### ASSIGNED TASK
Below are entries to be transcribed exactly; exclude the pictures from the copy.

[Dataset entries]
== Segment start ==
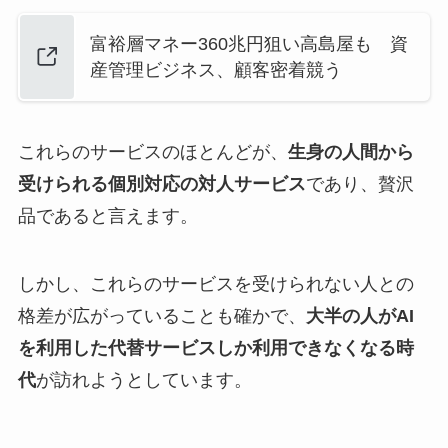
富裕層マネー360兆円狙い高島屋も 資
産管理ビジネス、顧客密着競う
これらのサービスのほとんどが、
生身の人間から
受けられる個別対応の対人サービス
であり、贅沢
品であると言えます。
しかし、これらのサービスを受けられない人との
格差が広がっていることも確かで、
大半の人がAI
を利用した代替サービスしか利用できなくなる時
代
が訪れようとしています。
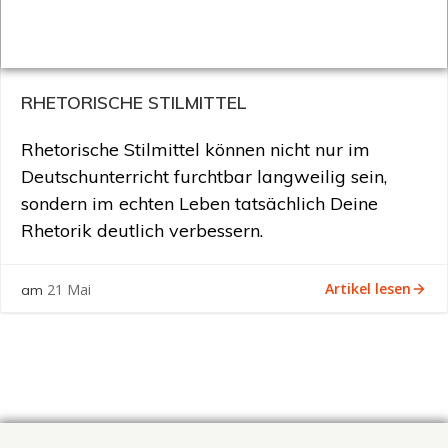
RHETORISCHE STILMITTEL
Rhetorische Stilmittel können nicht nur im
Deutschunterricht furchtbar langweilig sein,
sondern im echten Leben tatsächlich Deine
Rhetorik deutlich verbessern.
Artikel lesen
21 Mai
am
== Segment end ==
### EXERCISE RESPONSE
富裕層マネー360兆円狙い高島屋も 資
産管理ビジネス、顧客密着競う
これらのサービスのほとんどが、
生身の人間から
受けられる個別対応の対人サービス
であり、贅沢
品であると言えます。
しかし、これらのサービスを受けられない人との
格差が広がっていることも確かで、
大半の人がAI
を利用した代替サービスしか利用できなくなる時
代
が訪れようとしています。
RHETORISCHE STILMITTEL
Rhetorische Stilmittel können nicht nur im
Deutschunterricht furchtbar langweilig sein,
sondern im echten Leben tatsächlich Deine
Rhetorik deutlich verbessern.
Artikel lesen
21 Mai
am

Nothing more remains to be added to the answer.